Given records -
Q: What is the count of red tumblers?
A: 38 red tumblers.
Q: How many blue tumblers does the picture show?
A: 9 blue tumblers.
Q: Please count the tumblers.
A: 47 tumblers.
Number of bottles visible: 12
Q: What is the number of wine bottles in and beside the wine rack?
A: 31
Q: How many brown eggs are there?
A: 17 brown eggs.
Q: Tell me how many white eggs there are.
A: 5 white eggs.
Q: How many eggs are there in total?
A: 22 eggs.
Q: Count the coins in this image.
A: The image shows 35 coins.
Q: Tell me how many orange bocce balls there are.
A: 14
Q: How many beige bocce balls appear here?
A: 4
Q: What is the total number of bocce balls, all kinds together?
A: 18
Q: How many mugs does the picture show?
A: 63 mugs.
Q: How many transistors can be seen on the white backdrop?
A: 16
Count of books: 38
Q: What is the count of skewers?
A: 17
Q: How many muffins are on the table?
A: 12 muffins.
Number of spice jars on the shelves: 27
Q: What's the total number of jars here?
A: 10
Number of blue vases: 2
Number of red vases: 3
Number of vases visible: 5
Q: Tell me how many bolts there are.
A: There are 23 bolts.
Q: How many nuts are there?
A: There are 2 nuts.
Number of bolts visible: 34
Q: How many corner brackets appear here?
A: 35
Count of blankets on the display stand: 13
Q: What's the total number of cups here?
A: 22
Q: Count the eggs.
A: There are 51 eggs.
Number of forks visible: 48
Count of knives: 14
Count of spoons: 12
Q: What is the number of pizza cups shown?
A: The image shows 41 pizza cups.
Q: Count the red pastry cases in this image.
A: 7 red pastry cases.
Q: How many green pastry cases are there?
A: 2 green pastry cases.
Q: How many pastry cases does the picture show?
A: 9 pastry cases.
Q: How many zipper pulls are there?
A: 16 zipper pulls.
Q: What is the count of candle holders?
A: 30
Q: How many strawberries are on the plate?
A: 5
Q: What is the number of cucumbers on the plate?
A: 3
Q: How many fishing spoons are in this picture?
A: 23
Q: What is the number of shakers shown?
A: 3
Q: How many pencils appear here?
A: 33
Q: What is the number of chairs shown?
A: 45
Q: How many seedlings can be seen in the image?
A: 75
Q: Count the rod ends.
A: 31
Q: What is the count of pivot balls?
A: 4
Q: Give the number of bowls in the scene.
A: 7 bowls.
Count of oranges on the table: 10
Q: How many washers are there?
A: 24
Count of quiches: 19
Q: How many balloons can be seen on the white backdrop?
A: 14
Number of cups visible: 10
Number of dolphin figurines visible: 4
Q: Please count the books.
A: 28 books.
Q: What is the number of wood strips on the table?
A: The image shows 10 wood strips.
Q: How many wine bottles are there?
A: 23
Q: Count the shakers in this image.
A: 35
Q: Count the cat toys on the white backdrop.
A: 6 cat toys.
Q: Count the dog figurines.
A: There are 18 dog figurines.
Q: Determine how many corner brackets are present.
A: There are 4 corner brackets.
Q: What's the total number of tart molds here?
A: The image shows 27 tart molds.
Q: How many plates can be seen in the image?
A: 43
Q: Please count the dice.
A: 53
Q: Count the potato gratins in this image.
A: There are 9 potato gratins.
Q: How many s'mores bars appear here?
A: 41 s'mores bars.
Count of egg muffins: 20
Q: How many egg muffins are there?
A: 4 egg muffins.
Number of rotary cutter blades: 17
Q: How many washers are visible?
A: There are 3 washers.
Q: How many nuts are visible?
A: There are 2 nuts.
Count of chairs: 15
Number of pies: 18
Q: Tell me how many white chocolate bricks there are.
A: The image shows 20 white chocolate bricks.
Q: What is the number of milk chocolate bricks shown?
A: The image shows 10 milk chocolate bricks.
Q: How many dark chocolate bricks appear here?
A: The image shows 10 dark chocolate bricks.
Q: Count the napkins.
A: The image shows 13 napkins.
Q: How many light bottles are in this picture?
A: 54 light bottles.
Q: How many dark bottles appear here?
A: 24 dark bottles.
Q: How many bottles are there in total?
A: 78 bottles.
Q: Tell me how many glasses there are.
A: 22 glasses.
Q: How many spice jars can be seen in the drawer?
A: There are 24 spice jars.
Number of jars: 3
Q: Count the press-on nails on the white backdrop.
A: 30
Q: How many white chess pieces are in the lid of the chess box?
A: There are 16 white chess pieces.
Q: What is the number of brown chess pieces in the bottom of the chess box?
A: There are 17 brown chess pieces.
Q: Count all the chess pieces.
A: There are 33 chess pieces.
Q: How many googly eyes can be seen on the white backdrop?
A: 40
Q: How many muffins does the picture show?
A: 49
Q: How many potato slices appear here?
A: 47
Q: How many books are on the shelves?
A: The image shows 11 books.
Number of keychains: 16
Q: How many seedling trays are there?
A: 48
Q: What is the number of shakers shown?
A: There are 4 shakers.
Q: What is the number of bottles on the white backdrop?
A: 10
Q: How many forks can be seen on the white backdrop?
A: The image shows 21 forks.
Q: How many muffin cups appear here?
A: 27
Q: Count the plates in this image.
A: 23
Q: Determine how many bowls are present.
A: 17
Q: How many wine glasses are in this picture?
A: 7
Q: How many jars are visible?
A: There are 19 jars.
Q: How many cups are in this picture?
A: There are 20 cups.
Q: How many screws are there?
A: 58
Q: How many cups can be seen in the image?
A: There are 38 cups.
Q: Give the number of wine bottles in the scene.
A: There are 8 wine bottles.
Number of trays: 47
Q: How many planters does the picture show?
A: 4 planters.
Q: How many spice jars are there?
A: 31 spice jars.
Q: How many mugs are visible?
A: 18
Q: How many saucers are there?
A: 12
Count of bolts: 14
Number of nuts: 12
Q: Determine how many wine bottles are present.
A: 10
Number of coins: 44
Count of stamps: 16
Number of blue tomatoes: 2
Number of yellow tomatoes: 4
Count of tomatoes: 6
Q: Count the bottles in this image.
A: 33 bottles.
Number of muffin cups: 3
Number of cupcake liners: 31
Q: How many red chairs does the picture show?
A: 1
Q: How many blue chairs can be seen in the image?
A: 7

Directions - Reproduce all of the entries above verbatim, from the first to the last, without altering any wording or number.

Answer to this problem -
Q: What is the count of red tumblers?
A: 38 red tumblers.
Q: How many blue tumblers does the picture show?
A: 9 blue tumblers.
Q: Please count the tumblers.
A: 47 tumblers.
Number of bottles visible: 12
Q: What is the number of wine bottles in and beside the wine rack?
A: 31
Q: How many brown eggs are there?
A: 17 brown eggs.
Q: Tell me how many white eggs there are.
A: 5 white eggs.
Q: How many eggs are there in total?
A: 22 eggs.
Q: Count the coins in this image.
A: The image shows 35 coins.
Q: Tell me how many orange bocce balls there are.
A: 14
Q: How many beige bocce balls appear here?
A: 4
Q: What is the total number of bocce balls, all kinds together?
A: 18
Q: How many mugs does the picture show?
A: 63 mugs.
Q: How many transistors can be seen on the white backdrop?
A: 16
Count of books: 38
Q: What is the count of skewers?
A: 17
Q: How many muffins are on the table?
A: 12 muffins.
Number of spice jars on the shelves: 27
Q: What's the total number of jars here?
A: 10
Number of blue vases: 2
Number of red vases: 3
Number of vases visible: 5
Q: Tell me how many bolts there are.
A: There are 23 bolts.
Q: How many nuts are there?
A: There are 2 nuts.
Number of bolts visible: 34
Q: How many corner brackets appear here?
A: 35
Count of blankets on the display stand: 13
Q: What's the total number of cups here?
A: 22
Q: Count the eggs.
A: There are 51 eggs.
Number of forks visible: 48
Count of knives: 14
Count of spoons: 12
Q: What is the number of pizza cups shown?
A: The image shows 41 pizza cups.
Q: Count the red pastry cases in this image.
A: 7 red pastry cases.
Q: How many green pastry cases are there?
A: 2 green pastry cases.
Q: How many pastry cases does the picture show?
A: 9 pastry cases.
Q: How many zipper pulls are there?
A: 16 zipper pulls.
Q: What is the count of candle holders?
A: 30
Q: How many strawberries are on the plate?
A: 5
Q: What is the number of cucumbers on the plate?
A: 3
Q: How many fishing spoons are in this picture?
A: 23
Q: What is the number of shakers shown?
A: 3
Q: How many pencils appear here?
A: 33
Q: What is the number of chairs shown?
A: 45
Q: How many seedlings can be seen in the image?
A: 75
Q: Count the rod ends.
A: 31
Q: What is the count of pivot balls?
A: 4
Q: Give the number of bowls in the scene.
A: 7 bowls.
Count of oranges on the table: 10
Q: How many washers are there?
A: 24
Count of quiches: 19
Q: How many balloons can be seen on the white backdrop?
A: 14
Number of cups visible: 10
Number of dolphin figurines visible: 4
Q: Please count the books.
A: 28 books.
Q: What is the number of wood strips on the table?
A: The image shows 10 wood strips.
Q: How many wine bottles are there?
A: 23
Q: Count the shakers in this image.
A: 35
Q: Count the cat toys on the white backdrop.
A: 6 cat toys.
Q: Count the dog figurines.
A: There are 18 dog figurines.
Q: Determine how many corner brackets are present.
A: There are 4 corner brackets.
Q: What's the total number of tart molds here?
A: The image shows 27 tart molds.
Q: How many plates can be seen in the image?
A: 43
Q: Please count the dice.
A: 53
Q: Count the potato gratins in this image.
A: There are 9 potato gratins.
Q: How many s'mores bars appear here?
A: 41 s'mores bars.
Count of egg muffins: 20
Q: How many egg muffins are there?
A: 4 egg muffins.
Number of rotary cutter blades: 17
Q: How many washers are visible?
A: There are 3 washers.
Q: How many nuts are visible?
A: There are 2 nuts.
Count of chairs: 15
Number of pies: 18
Q: Tell me how many white chocolate bricks there are.
A: The image shows 20 white chocolate bricks.
Q: What is the number of milk chocolate bricks shown?
A: The image shows 10 milk chocolate bricks.
Q: How many dark chocolate bricks appear here?
A: The image shows 10 dark chocolate bricks.
Q: Count the napkins.
A: The image shows 13 napkins.
Q: How many light bottles are in this picture?
A: 54 light bottles.
Q: How many dark bottles appear here?
A: 24 dark bottles.
Q: How many bottles are there in total?
A: 78 bottles.
Q: Tell me how many glasses there are.
A: 22 glasses.
Q: How many spice jars can be seen in the drawer?
A: There are 24 spice jars.
Number of jars: 3
Q: Count the press-on nails on the white backdrop.
A: 30
Q: How many white chess pieces are in the lid of the chess box?
A: There are 16 white chess pieces.
Q: What is the number of brown chess pieces in the bottom of the chess box?
A: There are 17 brown chess pieces.
Q: Count all the chess pieces.
A: There are 33 chess pieces.
Q: How many googly eyes can be seen on the white backdrop?
A: 40
Q: How many muffins does the picture show?
A: 49
Q: How many potato slices appear here?
A: 47
Q: How many books are on the shelves?
A: The image shows 11 books.
Number of keychains: 16
Q: How many seedling trays are there?
A: 48
Q: What is the number of shakers shown?
A: There are 4 shakers.
Q: What is the number of bottles on the white backdrop?
A: 10
Q: How many forks can be seen on the white backdrop?
A: The image shows 21 forks.
Q: How many muffin cups appear here?
A: 27
Q: Count the plates in this image.
A: 23
Q: Determine how many bowls are present.
A: 17
Q: How many wine glasses are in this picture?
A: 7
Q: How many jars are visible?
A: There are 19 jars.
Q: How many cups are in this picture?
A: There are 20 cups.
Q: How many screws are there?
A: 58
Q: How many cups can be seen in the image?
A: There are 38 cups.
Q: Give the number of wine bottles in the scene.
A: There are 8 wine bottles.
Number of trays: 47
Q: How many planters does the picture show?
A: 4 planters.
Q: How many spice jars are there?
A: 31 spice jars.
Q: How many mugs are visible?
A: 18
Q: How many saucers are there?
A: 12
Count of bolts: 14
Number of nuts: 12
Q: Determine how many wine bottles are present.
A: 10
Number of coins: 44
Count of stamps: 16
Number of blue tomatoes: 2
Number of yellow tomatoes: 4
Count of tomatoes: 6
Q: Count the bottles in this image.
A: 33 bottles.
Number of muffin cups: 3
Number of cupcake liners: 31
Q: How many red chairs does the picture show?
A: 1
Q: How many blue chairs can be seen in the image?
A: 7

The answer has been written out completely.